A mesma Exortação afirma que “nunca será possível haver evangelização sem ação do Espírito Santo (…). É um fato que o Espírito Santo de Deus tem um lugar eminente em toda a vida da Igreja, mas, é na missão evangelizadora da mesma Igreja que ele mais age (…). As técnicas da evangelização são boas, obviamente, mas, ainda as mais aperfeiçoadas não poderiam substituir a ação discreta do Espírito Santo. A preparação mais apurada do evangelizador nada faz sem ele. De igual modo, a dialética mais convincente, sem ele, permanece impotente em relação ao espírito dos homens. E ainda os mais bem elaborados esquemas com base sociológica e psicológica, sem Ele, em breve se demonstram desprovidos de valor” (EN 75).

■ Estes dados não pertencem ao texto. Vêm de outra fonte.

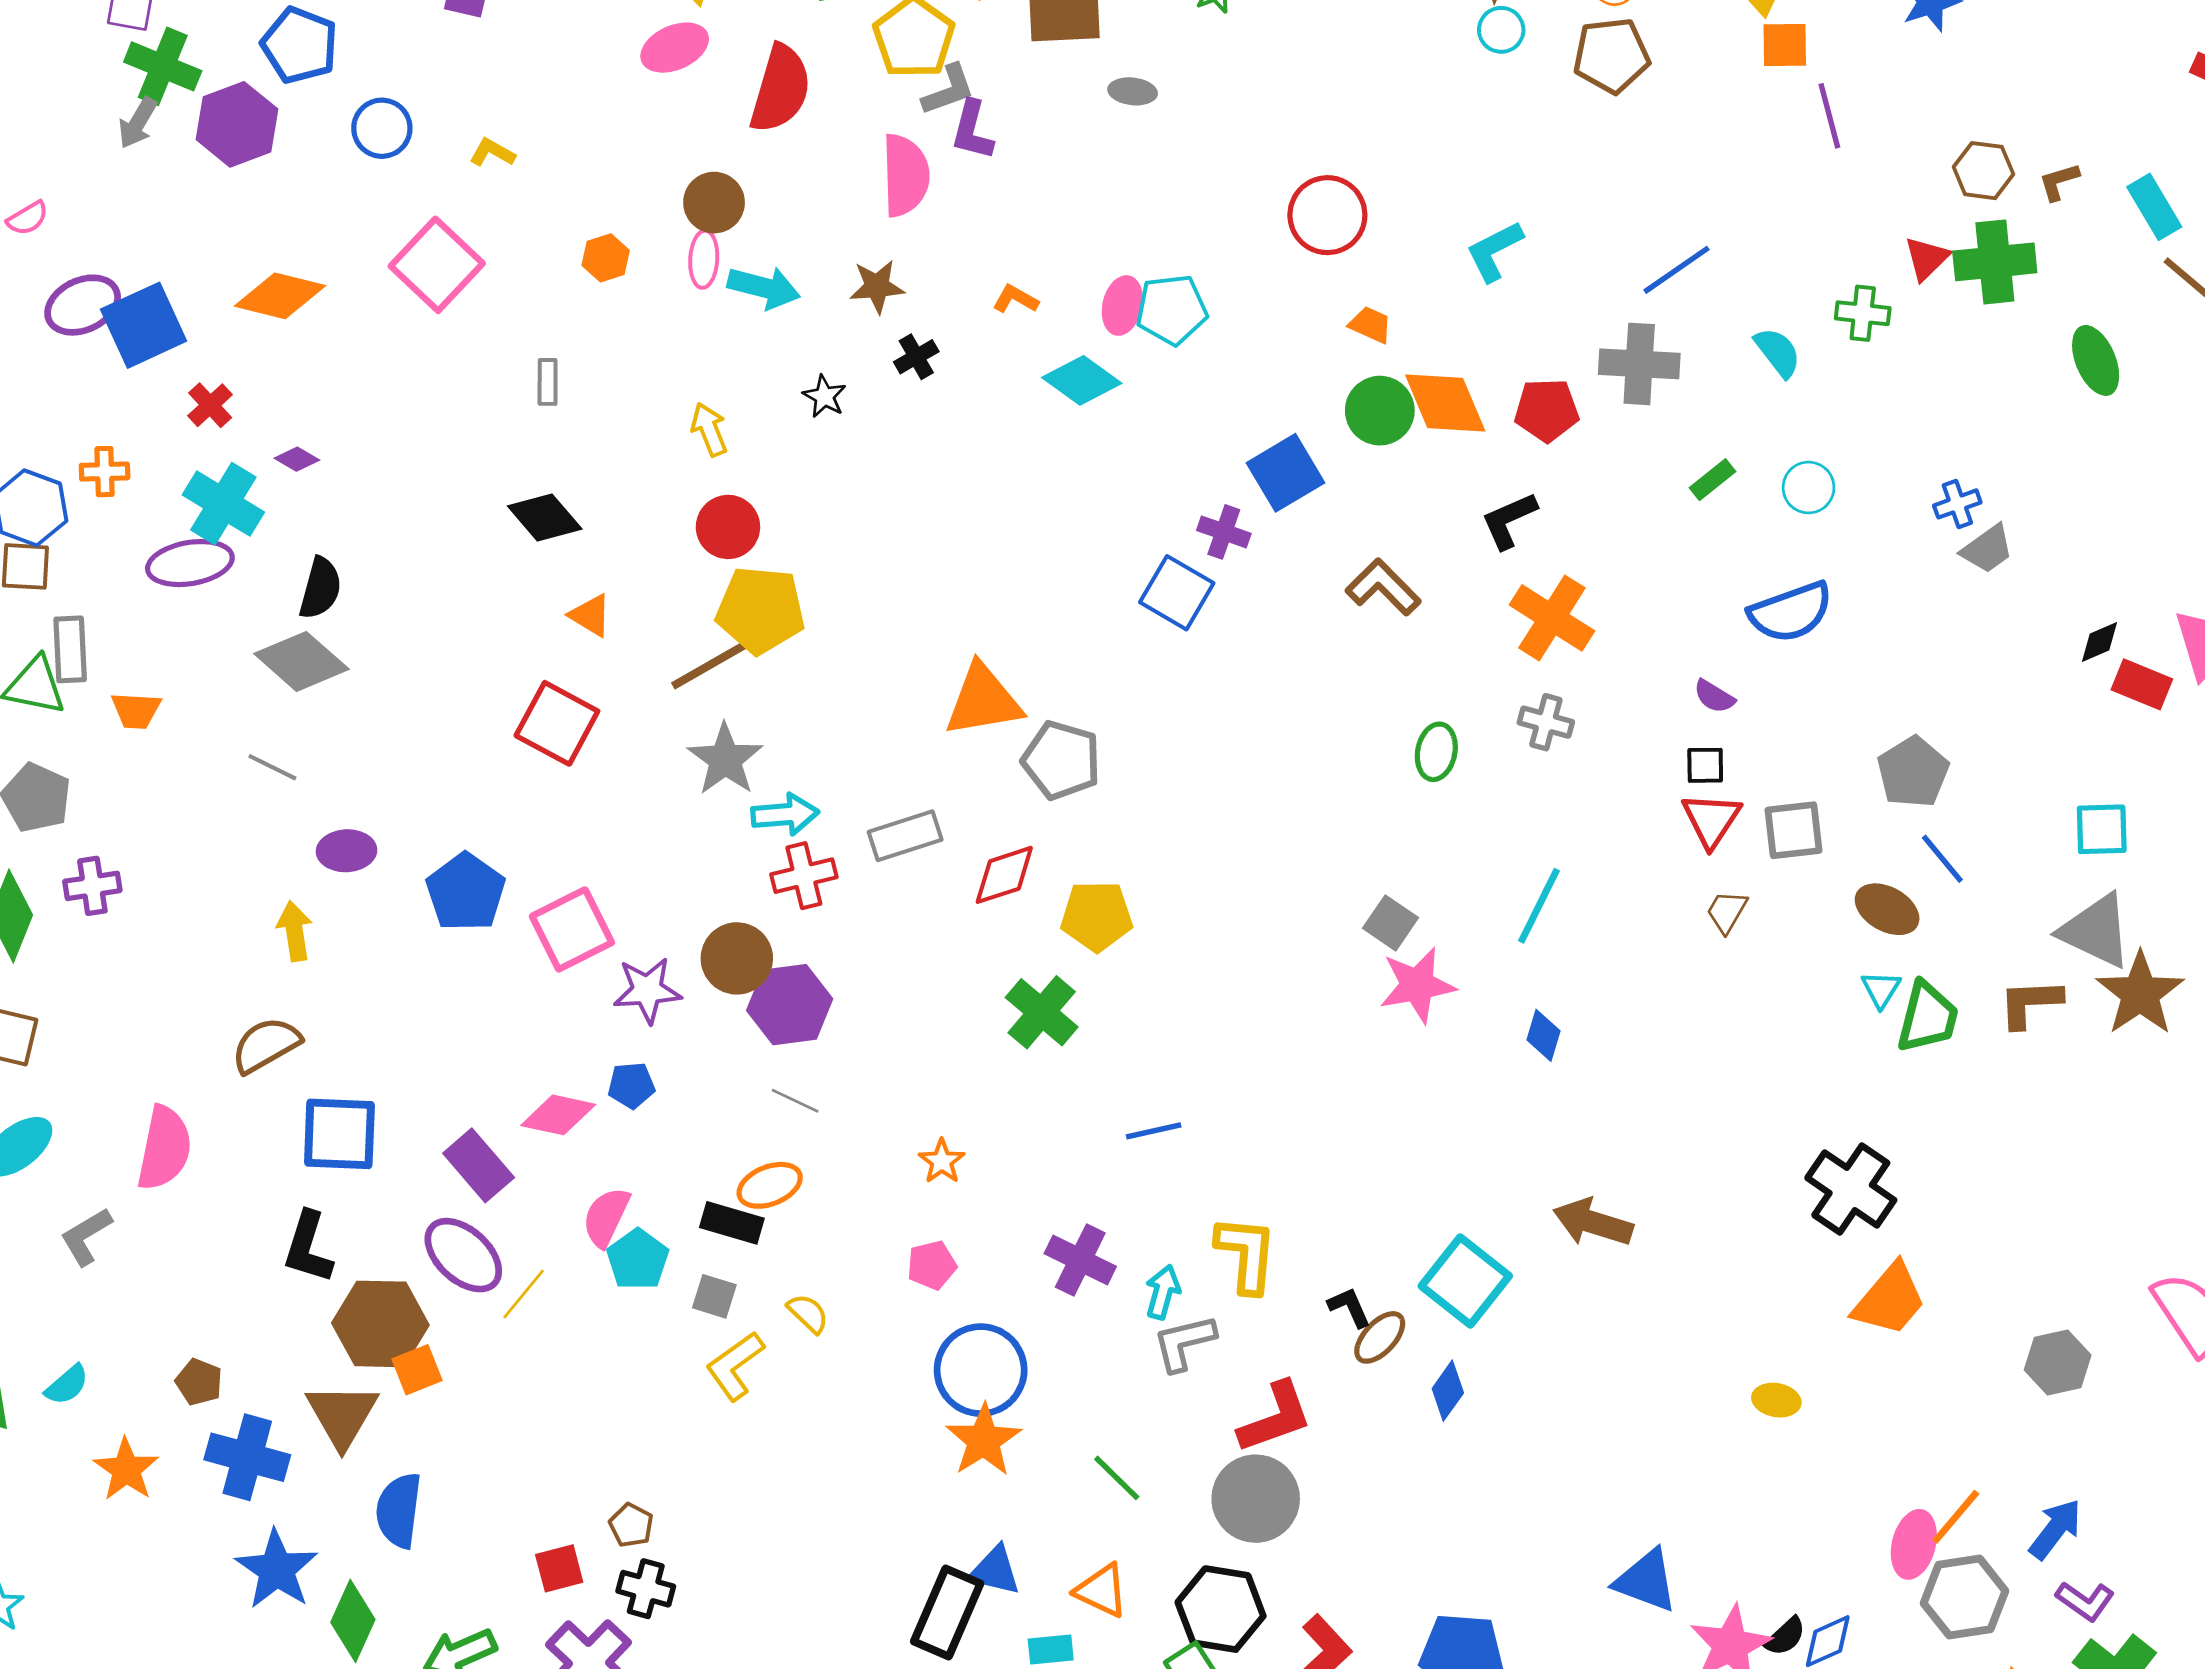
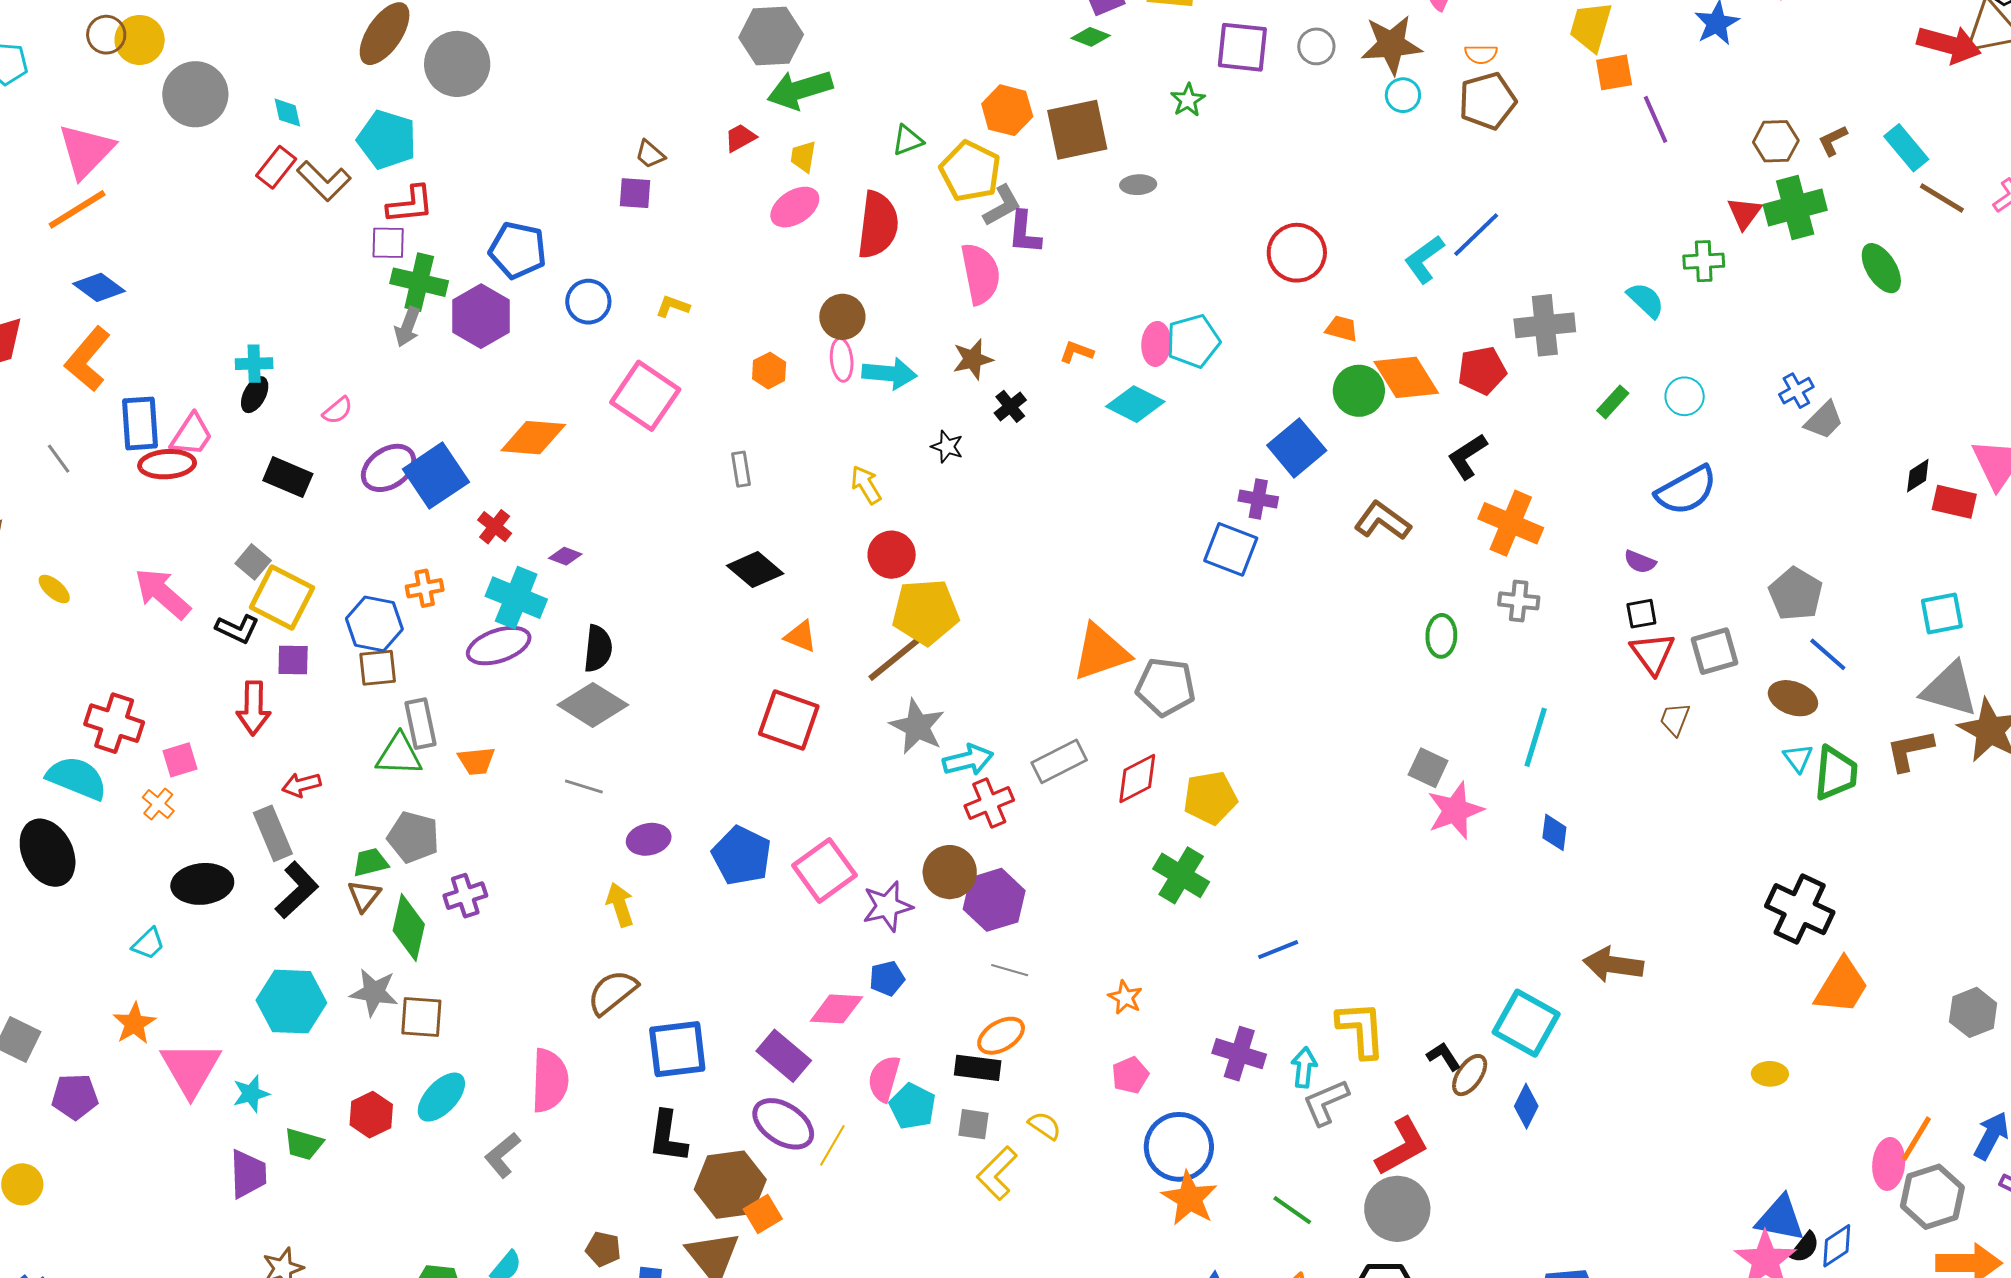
blue line: (1676, 270) -> (1476, 235), moved
blue triangle: (1646, 1581) -> (1780, 1218), moved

Destarte, o magistério da Igreja, ciente da crescente relevância da IA, reconhece que essa tecnologia, embora prometa ampliar a criatividade e a eficiência, e até mesmo auxiliar na dinâmica da evangelização, também acende uma alerta. Papa Leão XIV já expressou preocupação com o potencial da IA, de comprometer a dignidade humana, a justiça e o trabalho. A Igreja Católica tem se dedicado a refletir sobre os impactos da IA enfatizando a importância de garantir que o progresso tecnológico não comprometa os valores fundamentais. Se por um lado, a IA pode ser uma ferramenta poderosa, oferecendo novos caminhos para a propagação da fé criando textos, códigos, imagens, áudios e vídeos, por outro lado surge a preocupante questão dos perigos que IAG pode trazer no campo da evangelização.

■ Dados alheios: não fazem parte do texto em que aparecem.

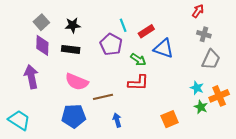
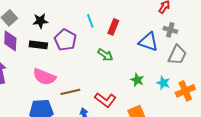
red rectangle: (146, 31) -> (113, 27), turned -35
purple pentagon: (111, 44) -> (65, 40), moved
blue triangle: (164, 48) -> (148, 42), moved
red L-shape: (138, 83) -> (105, 100), moved, turned 35
green star: (201, 107) -> (137, 80), moved

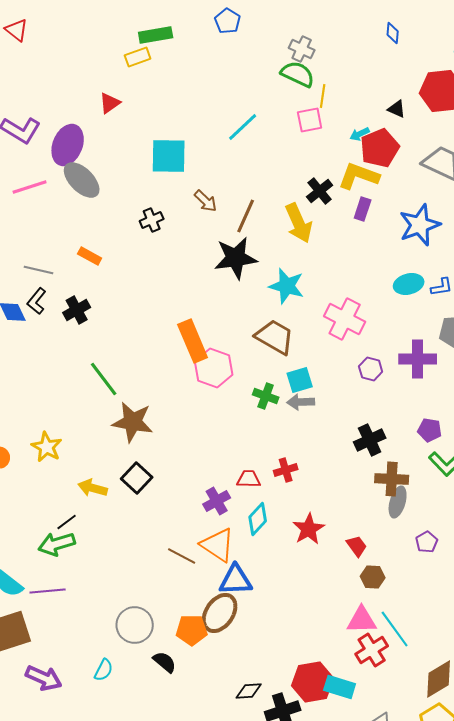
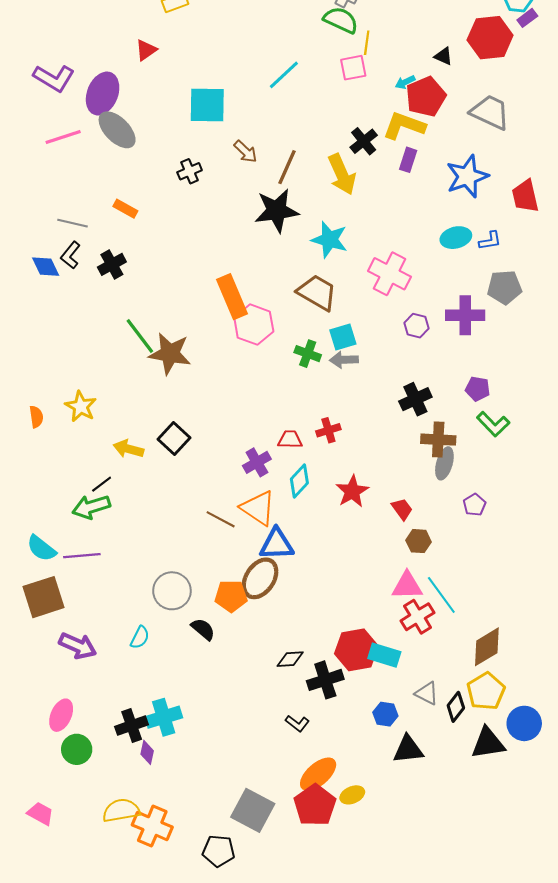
brown star: (133, 422) -> (170, 354), moved

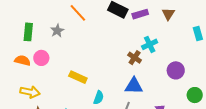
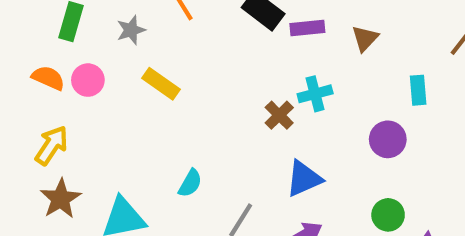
purple circle: (176, 70) -> (388, 139), moved
yellow rectangle: (78, 77) -> (161, 84), moved
blue triangle: (134, 86) -> (304, 179), moved, turned -36
yellow arrow: (30, 92) -> (52, 145), turned -78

A IAG oferece um potencial imenso para ajudar a compartilhar e espalhar o Evangelho através de conteúdos, imagens, áudios, vídeos, códigos. No entanto, é crucial que seu uso não resulte na banalização do conteúdo religioso online. As ferramentas de IAG devem preservar a profundidade e a sacralidade do Evangelho, evitando a superficialidade que pode surgir da interação humana com a IA (prompts). Tal superficialidade pode desviar do comprometimento dos fiéis em participar nas suas comunidades paroquiais e eclesiais missionárias.
O conteúdo fundamental da evangelização é Jesus Cristo e Sua revelação sobre Deus, configurando, assim, uma experiência de fé. No entanto, a IAG pode ser uma ferramenta auxiliar valiosa quando aplicada na reflexão teológica, no esclarecimento doutrinal, no planejamento pastoral, na proposta ética ou na prática religiosa. É relevante notar que a IAG tende focar em uma ética comportamental, em vez de promover um aprofundamento ético quanto aos valores e seus conflitos em situações concretas. Contudo, seu uso, quando explicitamente reconhecido, demostra honestidade intelectual.
A principal preocupação reside no risco de que a busca por reações imediatas e o foco em métricas, ao utilizar a IAG para criar, gerar, escrever, resumir, desenhar, responder e falar sobre ideias e conteúdos para evangelização, possam levar à manipulação. Isso pode resultar em respostas superficiais ou desalinhadas com os princípios éticos e teológicos da fé, um problema já perceptível nos resultados de muitos prompts.
Assim sendo, devemos ter a consciência de que o uso da IAG como técnica para ajudar a lançar as sementes do Verbo requer muita cautela. A verdadeira evangelização vai além da automação e da otimização algorítmica, ela se enraíza na ação discreta, mas poderosa, do Espírito Santo.